Stepmother: Ali, please hang your wet towel on the hanger.
Ali: At my mother's house, we leave the towel wherever we want, my mother hangs it. Stepmother (angrily): So your mother has accustomed you to laziness. Wouldn't it be better for this mother to respond like this?
Stepmother (calmly): I understand, Ali, but everyone in this house hangs their own towels.
Two people who love each other, in good times and bad times; He gets married wishing to have a lifetime of continuity in sickness and health. However, many people cannot last a lifetime in marriage, which is one of the most important turning points in human life. In addition to divorce, the loss of a spouse also causes the marriage process to end. In marriages that end with divorce or death of the spouse, people may consider remarriage.
When switching to a new family order; Especially in families with children, the situation of stepchildren arises. From the children's perspective, the new member of the family is either in the position of "stepmother" or "stepfather".
Parental remarriage is the beginning of a new era in children's lives. Moving to a new house after marriage, changing environment and school; meeting and adapting to new friends and relatives; Getting used to and adapting to the rules and order of the newly established family is a difficult period for many children. The child whose routine has changed experiences intense stress and shows angry behavior; Objecting to everything, having problems adapting to one's environment, decreasing success in classes, lack of interest, and finally, depression can be observed by withdrawing and isolating oneself.

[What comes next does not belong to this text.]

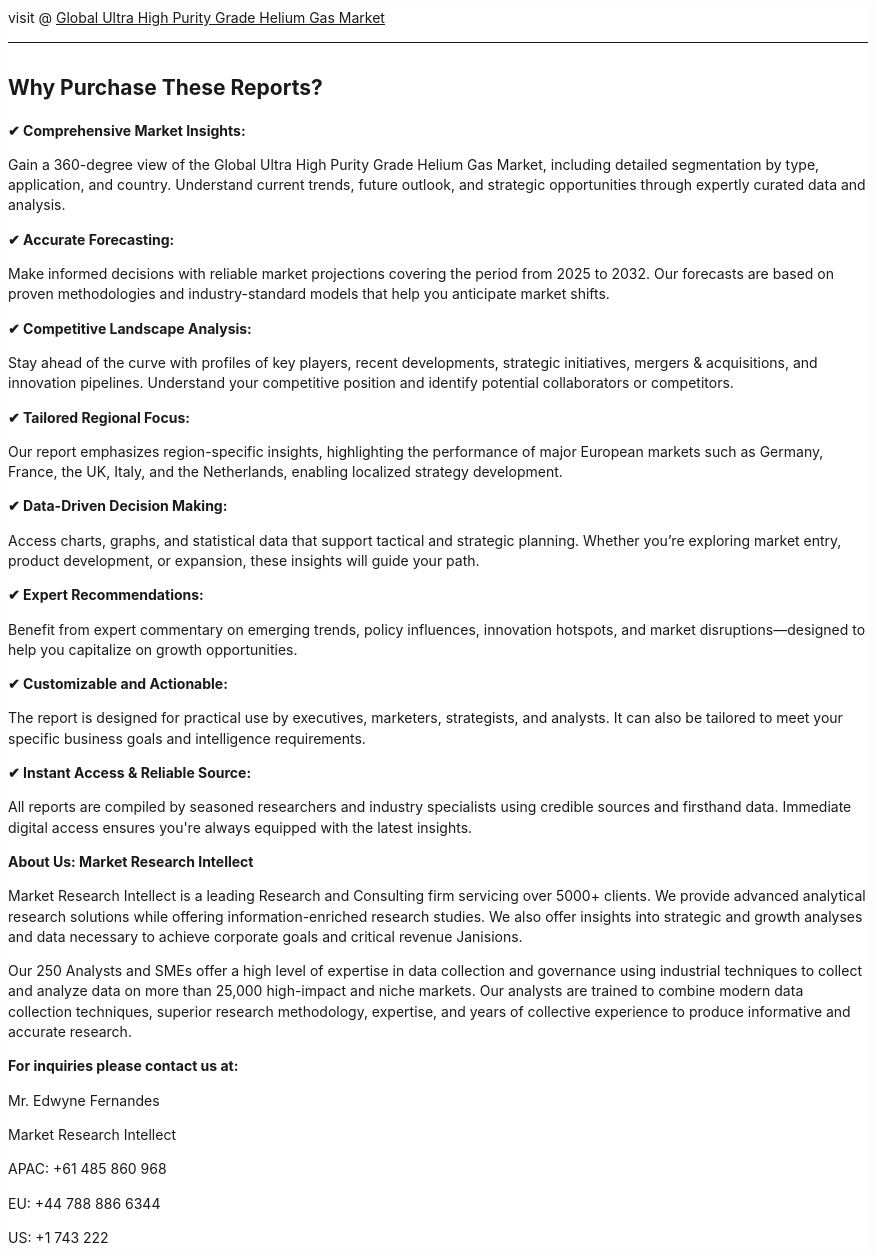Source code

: visit&nbsp;@</strong>&nbsp;</span><span class="font-[700]"><a href="https://www.marketresearchintellect.com/product/global-ultra-high-purity-grade-helium-gas-sales-market/?utm_source=Linkedin&utm_medium=019" target="_blank" data-tracking-control-name="article-ssr-frontend-pulse_little-text-block" data-tracking-will-navigate="" data-test-link="">Global Ultra High Purity Grade Helium Gas Market</a></span></p></blockquote><hr /><h2>Why Purchase These Reports?</h2><p><strong>✔ Comprehensive Market Insights:</strong></p><p>Gain a 360-degree view of the Global Ultra High Purity Grade Helium Gas Market, including detailed segmentation by type, application, and country. Understand current trends, future outlook, and strategic opportunities through expertly curated data and analysis.</p><p><strong>✔ Accurate Forecasting:</strong></p><p>Make informed decisions with reliable market projections covering the period from 2025 to 2032. Our forecasts are based on proven methodologies and industry-standard models that help you anticipate market shifts.</p><p><strong>✔ Competitive Landscape Analysis:</strong></p><p>Stay ahead of the curve with profiles of key players, recent developments, strategic initiatives, mergers &amp; acquisitions, and innovation pipelines. Understand your competitive position and identify potential collaborators or competitors.</p><p><strong>✔ Tailored Regional Focus:</strong></p><p>Our report emphasizes region-specific insights, highlighting the performance of major European markets such as Germany, France, the UK, Italy, and the Netherlands, enabling localized strategy development.</p><p><strong>✔ Data-Driven Decision Making:</strong></p><p>Access charts, graphs, and statistical data that support tactical and strategic planning. Whether you&rsquo;re exploring market entry, product development, or expansion, these insights will guide your path.</p><p><strong>✔ Expert Recommendations:</strong></p><p>Benefit from expert commentary on emerging trends, policy influences, innovation hotspots, and market disruptions&mdash;designed to help you capitalize on growth opportunities.</p><p><strong>✔ Customizable and Actionable:</strong></p><p>The report is designed for practical use by executives, marketers, strategists, and analysts. It can also be tailored to meet your specific business goals and intelligence requirements.</p><p><strong>✔ Instant Access &amp; Reliable Source:</strong></p><p>All reports are compiled by seasoned researchers and industry specialists using credible sources and firsthand data. Immediate digital access ensures you're always equipped with the latest insights.</p><p><strong><span class="font-[700]">About Us: Market Research Intellect</span></strong></p><p><span class="">Market Research Intellect is a leading Research and Consulting firm servicing over 5000+ clients. We provide advanced analytical research solutions while offering information-enriched research studies.&nbsp;</span>We also offer insights into strategic and growth analyses and data necessary to achieve corporate goals and critical revenue Janisions.</p><p><span class="">Our 250 Analysts and SMEs offer a high level of expertise in data collection and governance using industrial techniques to collect and analyze data on more than 25,000 high-impact and niche markets. Our analysts are trained to combine modern data collection techniques, superior research methodology, expertise, and years of collective experience to produce informative and accurate research.</span></p><p><strong>For inquiries please contact us at:</strong></p><p>Mr. Edwyne Fernandes</p><p>Market Research Intellect</p><p>APAC: +61 485 860 968</p><p>EU: +44 788 886 6344</p><p>US: +1 743 222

The newly established family environment is completely different from the previous family environment. Researcher and author, Fitzburgh Dodsonw, states that the success of new marriages often depends on the success of the step-parent and child relationship. He likens it to learning to swim in deep water rather than learning to swim in shallow water. While the place and duty of parents in the family becomes clear, the role of step-parenting is shaped in the process.
My Suggestions for Step-Parents:
First of all, consider your spouse. It is important for the person who becomes a stepmother or father to their child to have realistic expectations. One should not get caught up in the utopia that everything will go smoothly and flawlessly.
It should not be ignored that all this will require time and effort.
If you manage the process correctly as a step-parent, you can gain an advantage even over the children's real parents. Because children share their problems more easily with individuals other than their parents.
Establishing a healthy and close relationship between step parents and their children can be a long process, sometimes taking years. Parents need to be patient in this regard and make positive investments in the relationship between them and their stepchildren. It will definitely take time for both families to adapt to each other's habits, backgrounds, rules, expectations, individual wishes and needs. In order for both families to mutually accept each other, they must be determined to act with patience and understanding.
It would be more appropriate for the parent who took on the role of stepfather or stepmother in the early years not to be hasty in disciplining the children and to leave this role primarily to the birth parent. Children need to first establish trust with their step-parents.
Not seeing the child's estranged mother or father does not make it easier for the child to adapt to his step-parent, on the contrary, it makes it difficult. Even though the mother and father have established a new life, the child's ability to maintain his connection with his biological parent increases his self-confidence and makes it easier for him to adapt to his new family.
When trying to adapt to stepchildren, it is important to spend plenty of time together and make the necessary arrangements for this. However, just as important as spending time together, it is also important for the stepparent to spend time alone with their new stepchild. Time spent alone makes it easier for parent and child to get used to each other and develop a close relationship.
Show that you never intend to replace the birth parent.
Do not put pressure on children to address you. Leave the form of address to the child's decision.
Know that it takes time to get to know you and respect the child's need to love his/her birth parents. Do not speak badly about the birth parent.